Assignment:
Decide whether each of the three statements below agrees with the text that follows. Answer yes or no for each, and quote the deciding words of the text.
1. The indexing lane runs once per question.
2. The configuration sets the final number of results to 5.
3. The ingest step must handle at least .md and .docx files.

Provided text:
+++
INGEST (offline)DocsChunksEmbeddingsVector DB+ BM25 indexQUERY (online)QueryRewriteexpand/HyDEHybrid searchdense + BM25Rerankcross-encoderGrounded generationanswer + citations
Your lab, end to end: the indexing lane runs once per corpus; the query lane runs per question; the eval harness loops over both.

Suggested structure

skeleton (fill in the TODOs)
# config.py — every stage toggleable; the eval report depends on this
CONFIG = {
    "chunk_size": 350, "chunk_overlap": 50,
    "use_dense": True, "use_bm25": True,     # hybrid = both on
    "use_rerank": True,
    "retrieve_k": 50, "final_k": 5,
}

# ingest.py
def ingest(corpus_dir: str) -> None:
    # 1. parse each file to clean text (handle at least .md and .pdf)
+++
Listed records:
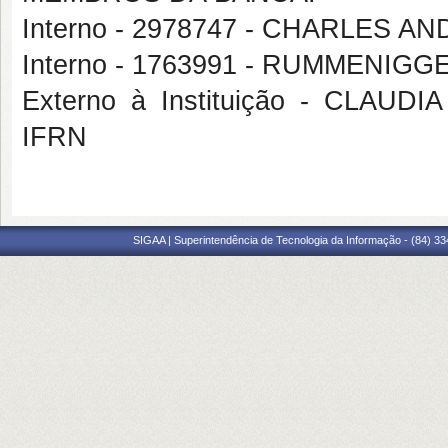
Interno - 2978747 - CHARLES 
Interno - 1763991 - RUMMENI
Externo à Instituição - CLA
IFRN
SIGAA | Superintendência de Tecnologia da Informação - (84) 3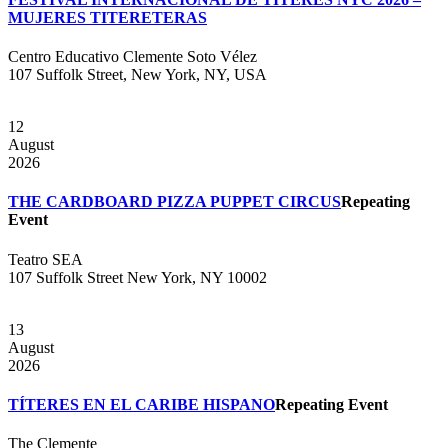
MUJERES TITERETERAS
Centro Educativo Clemente Soto Vélez
107 Suffolk Street, New York, NY, USA
12
August
2026
THE CARDBOARD PIZZA PUPPET CIRCUS
Repeating
Event
Teatro SEA
107 Suffolk Street New York, NY 10002
13
August
2026
TÍTERES EN EL CARIBE HISPANO
Repeating Event
The Clemente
+++
Solution to this task:
1. No: "the indexing lane runs once per corpus; the query lane runs per question"
2. Yes: "final_k": 5
3. No: "handle at least .md and .pdf"